I’ve always thought that the natural place for eBook readers resides in schools, if only to prevent kids from the terrible backache caused by heavy backpacks. Ectaco have just announced an eReader especially for schoolchildren, the jetBook Oxford+ / jetBook K-12 (they don’t seem to have made up their mind on the title). What immediately strikes you about this is the design- it comes in its own stand with penholders and the Ectaco C Pen arranged to its side. It’s quite an eye-catching design, and the finish is ruggedized, to cope with all those knocks and bumps in the playground.
The jetBook Oxford + comes preinstalled with a selection of books from the reading lists of states countrywide and has a 5 inch TFT screen, is 15mm thick and weighs in at 220g. It has been designed with the education system in mind, and this is evident from the number of thoughtful features included in the device. The included Ectaco C-Pen allows you to scan printed text and upload it to the eReader, which will enable students to put the majority of work they get given on their device, and get rid of all those ‘the dog ate my homework’ excuses.
Included on the jetBook Oxford is a built in microphone and speakers, which allow you to practice language skills. It comes with the Speaking Oxford English Dictionaries and Speaking Oxford English-Spanish Dictionary installed (with the option of 38 extra languages) and is a great way to brush up on those language skills. You also get their Interactive Phonetic Language Teacher program which is a step to step guide to learning foreign languages.
There’s more to this device than just language however, as you also get a range of reference books installed on various subjects, including Maths, Chemistry, Biology and Earth Science. There’s an interactive periodic table to play with, an interactive course on US History and they’ve included, Graphing, Scientific and Accounting Calculators.

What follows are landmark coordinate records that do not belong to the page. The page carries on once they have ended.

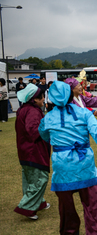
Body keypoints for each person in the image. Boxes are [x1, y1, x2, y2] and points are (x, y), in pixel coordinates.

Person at [38, 80, 97, 235]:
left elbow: (43, 135)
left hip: (62, 166)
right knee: (92, 204)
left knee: (66, 206)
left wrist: (58, 141)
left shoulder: (47, 118)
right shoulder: (84, 113)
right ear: (71, 94)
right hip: (85, 164)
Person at [14, 83, 51, 220]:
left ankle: (39, 202)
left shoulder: (23, 109)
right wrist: (49, 129)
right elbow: (34, 131)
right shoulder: (33, 111)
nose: (43, 100)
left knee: (30, 179)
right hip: (33, 151)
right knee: (40, 178)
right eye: (42, 98)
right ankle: (27, 206)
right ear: (35, 99)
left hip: (24, 150)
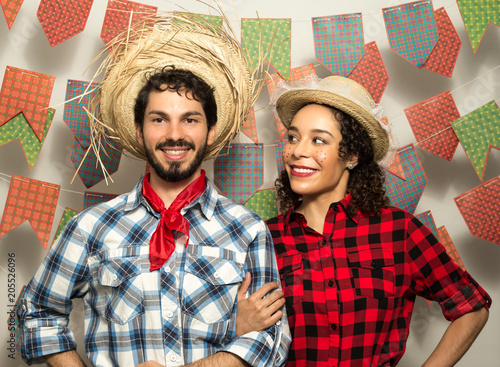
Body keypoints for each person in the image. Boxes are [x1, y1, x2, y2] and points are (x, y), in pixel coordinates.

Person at [17, 13, 290, 367]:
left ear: (210, 131)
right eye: (159, 119)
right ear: (140, 129)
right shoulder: (91, 227)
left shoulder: (248, 229)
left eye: (189, 119)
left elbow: (272, 339)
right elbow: (36, 312)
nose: (174, 134)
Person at [249, 75, 491, 366]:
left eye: (318, 140)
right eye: (292, 137)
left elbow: (471, 307)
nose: (299, 151)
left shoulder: (398, 231)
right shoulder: (262, 237)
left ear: (352, 155)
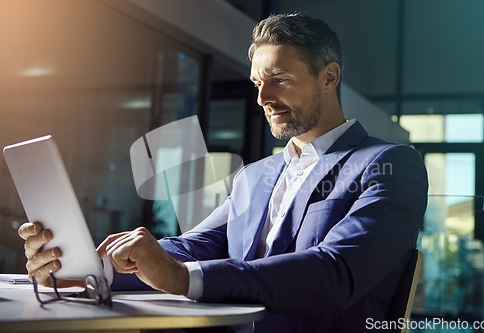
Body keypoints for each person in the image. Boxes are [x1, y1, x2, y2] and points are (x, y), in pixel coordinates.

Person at [18, 13, 428, 332]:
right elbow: (194, 248)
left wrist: (181, 278)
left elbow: (335, 272)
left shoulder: (388, 164)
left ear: (329, 77)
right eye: (257, 84)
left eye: (279, 80)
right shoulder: (257, 176)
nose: (263, 98)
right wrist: (95, 268)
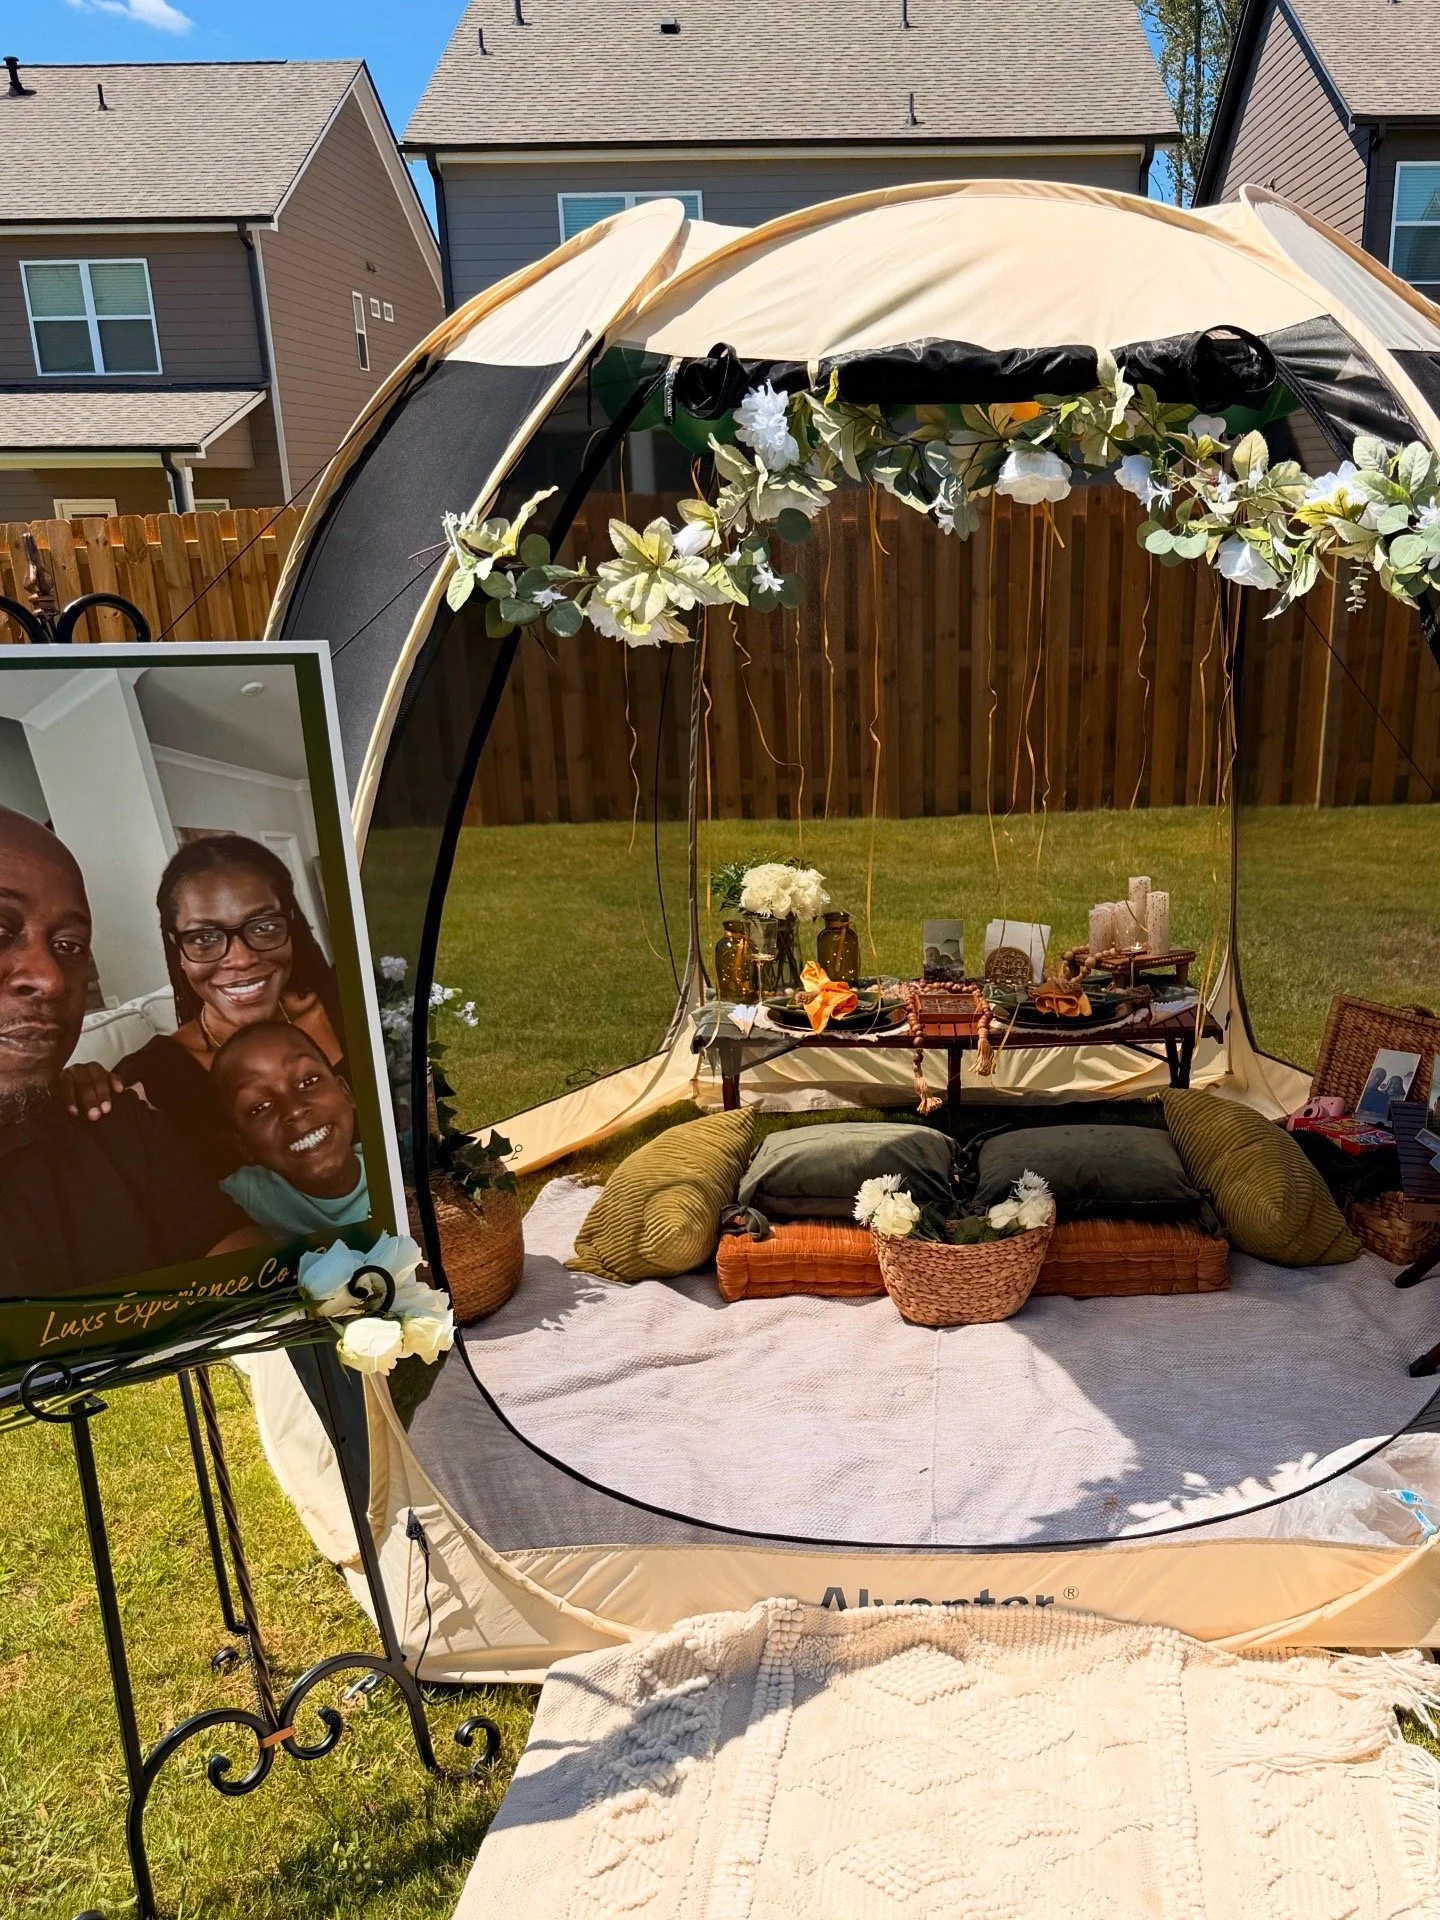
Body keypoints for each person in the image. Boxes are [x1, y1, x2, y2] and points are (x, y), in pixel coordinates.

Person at [0, 809, 258, 1301]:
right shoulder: (150, 1073)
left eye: (69, 945)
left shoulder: (114, 1123)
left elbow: (252, 1283)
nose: (51, 978)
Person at [63, 835, 347, 1179]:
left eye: (265, 926)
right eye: (203, 938)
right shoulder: (152, 1080)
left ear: (291, 923)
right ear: (176, 947)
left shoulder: (350, 1005)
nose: (241, 959)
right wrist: (71, 1097)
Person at [212, 1024, 370, 1241]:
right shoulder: (234, 1200)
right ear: (244, 1147)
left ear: (345, 1092)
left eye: (308, 1081)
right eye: (260, 1107)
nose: (294, 1110)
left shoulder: (396, 1165)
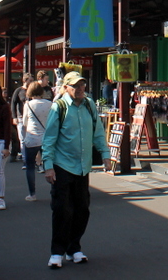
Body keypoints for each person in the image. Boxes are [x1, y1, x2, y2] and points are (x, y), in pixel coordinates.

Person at [42, 71, 109, 268]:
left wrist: (105, 154)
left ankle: (74, 248)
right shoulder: (59, 107)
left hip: (83, 166)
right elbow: (49, 138)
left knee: (82, 209)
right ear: (66, 87)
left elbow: (98, 132)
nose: (80, 89)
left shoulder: (89, 105)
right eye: (76, 86)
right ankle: (57, 252)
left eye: (82, 85)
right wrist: (48, 166)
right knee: (62, 209)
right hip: (62, 165)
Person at [21, 81, 52, 201]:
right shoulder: (49, 104)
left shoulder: (28, 105)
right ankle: (55, 190)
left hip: (32, 138)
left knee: (30, 166)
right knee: (50, 165)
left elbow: (24, 124)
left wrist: (23, 138)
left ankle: (32, 194)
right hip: (46, 139)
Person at [10, 73, 33, 163]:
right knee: (22, 139)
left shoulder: (33, 91)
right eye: (30, 81)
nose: (31, 82)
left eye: (32, 81)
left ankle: (31, 157)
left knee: (30, 138)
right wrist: (14, 117)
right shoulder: (19, 90)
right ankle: (25, 158)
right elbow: (13, 103)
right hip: (21, 116)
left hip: (31, 117)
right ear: (25, 80)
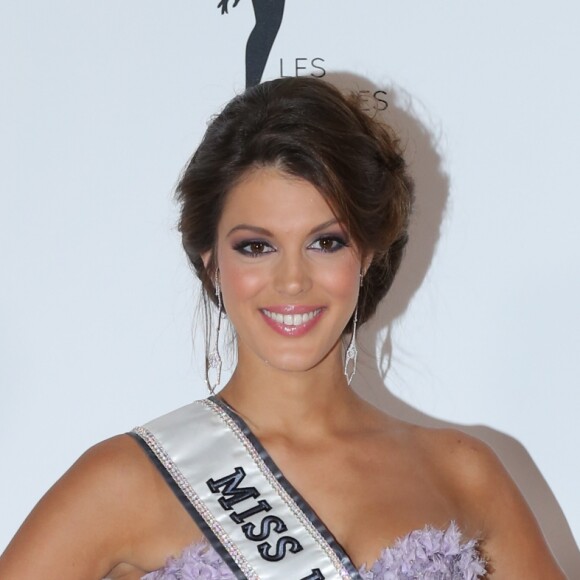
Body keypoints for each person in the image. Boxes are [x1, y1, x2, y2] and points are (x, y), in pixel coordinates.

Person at [0, 77, 564, 579]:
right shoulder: (125, 481)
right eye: (256, 246)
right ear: (211, 261)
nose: (292, 281)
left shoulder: (464, 473)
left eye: (326, 242)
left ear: (366, 255)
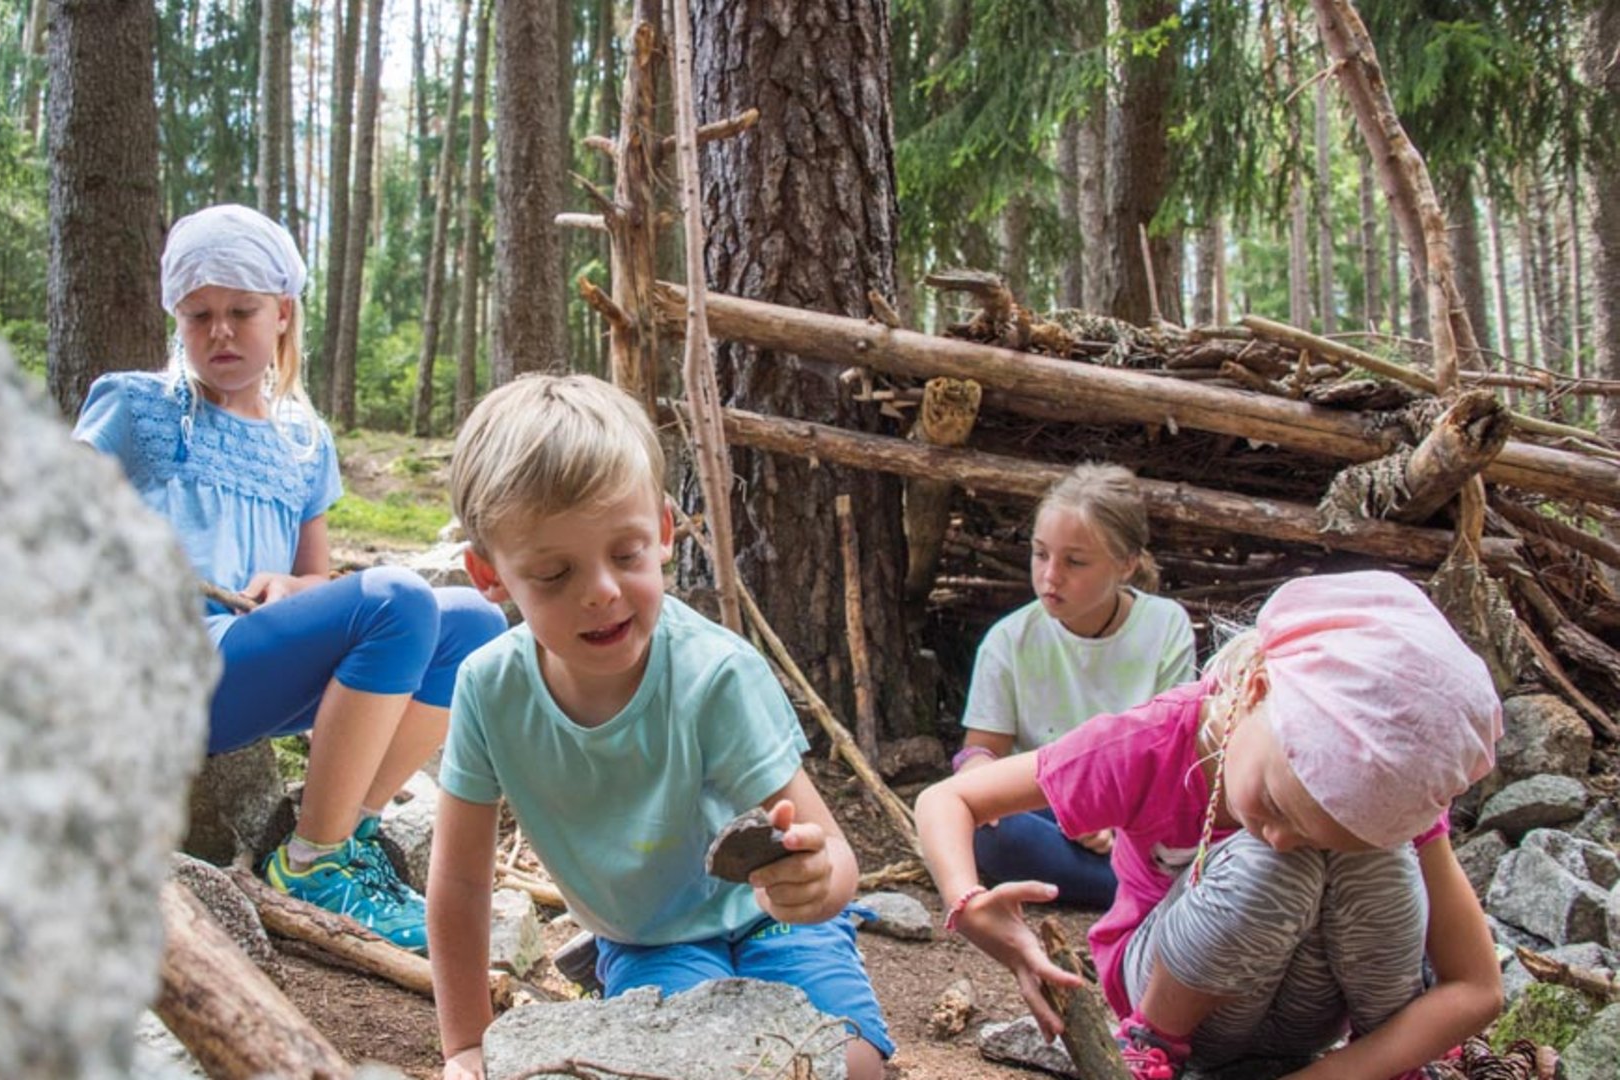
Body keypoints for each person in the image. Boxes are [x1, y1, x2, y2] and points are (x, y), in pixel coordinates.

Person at [427, 374, 892, 1080]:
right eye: (553, 574)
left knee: (848, 1068)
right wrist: (465, 1043)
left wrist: (813, 883)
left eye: (626, 554)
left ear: (666, 531)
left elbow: (834, 858)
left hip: (777, 923)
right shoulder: (489, 690)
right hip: (648, 940)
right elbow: (460, 883)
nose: (602, 591)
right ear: (490, 576)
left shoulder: (715, 676)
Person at [72, 204, 505, 953]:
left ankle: (344, 835)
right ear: (177, 318)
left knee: (474, 621)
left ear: (282, 314)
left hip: (255, 662)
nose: (220, 332)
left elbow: (317, 577)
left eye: (242, 311)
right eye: (199, 314)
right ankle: (309, 865)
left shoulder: (303, 440)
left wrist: (294, 589)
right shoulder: (137, 408)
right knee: (399, 596)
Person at [917, 571, 1503, 1080]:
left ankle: (1394, 1062)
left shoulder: (1384, 791)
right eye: (1274, 804)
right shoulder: (1154, 741)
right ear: (1255, 690)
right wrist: (968, 903)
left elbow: (1476, 987)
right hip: (1170, 989)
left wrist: (1340, 1072)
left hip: (1309, 1014)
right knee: (1274, 863)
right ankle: (1151, 1049)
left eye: (1318, 831)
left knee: (1383, 857)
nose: (1280, 832)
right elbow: (949, 800)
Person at [959, 463, 1195, 907]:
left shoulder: (1165, 626)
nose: (1050, 576)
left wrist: (1106, 815)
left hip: (1134, 814)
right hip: (1046, 804)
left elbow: (1171, 757)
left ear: (1126, 565)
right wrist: (974, 770)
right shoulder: (1009, 640)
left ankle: (1132, 884)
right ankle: (1142, 891)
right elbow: (982, 752)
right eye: (1040, 554)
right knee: (994, 831)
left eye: (1075, 562)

If that wasn’t enough, you can also use the microphone to store audio notes, or input text notes manually onto the device. Those with learning difficulties will also appreciate this, as they’ve enabled voice recognition and a feedback system to help disabled students navigate around the device. I really like that they’ve included this extra touch- as there should be more products that cater to those with disabilities. It’s a clever addition as well, as by including this, they’ll make it more ‘accessible’ for everyone and allow schools to fill their accessibility quotas- so everyone wins!
It can play a wide range of formats- Adobe DRM 9.1, ePub, Mobi, PRC, RTF, TXT, JPG, PNG- the list goes on.
It will cost approx $250 and be available around February 2011.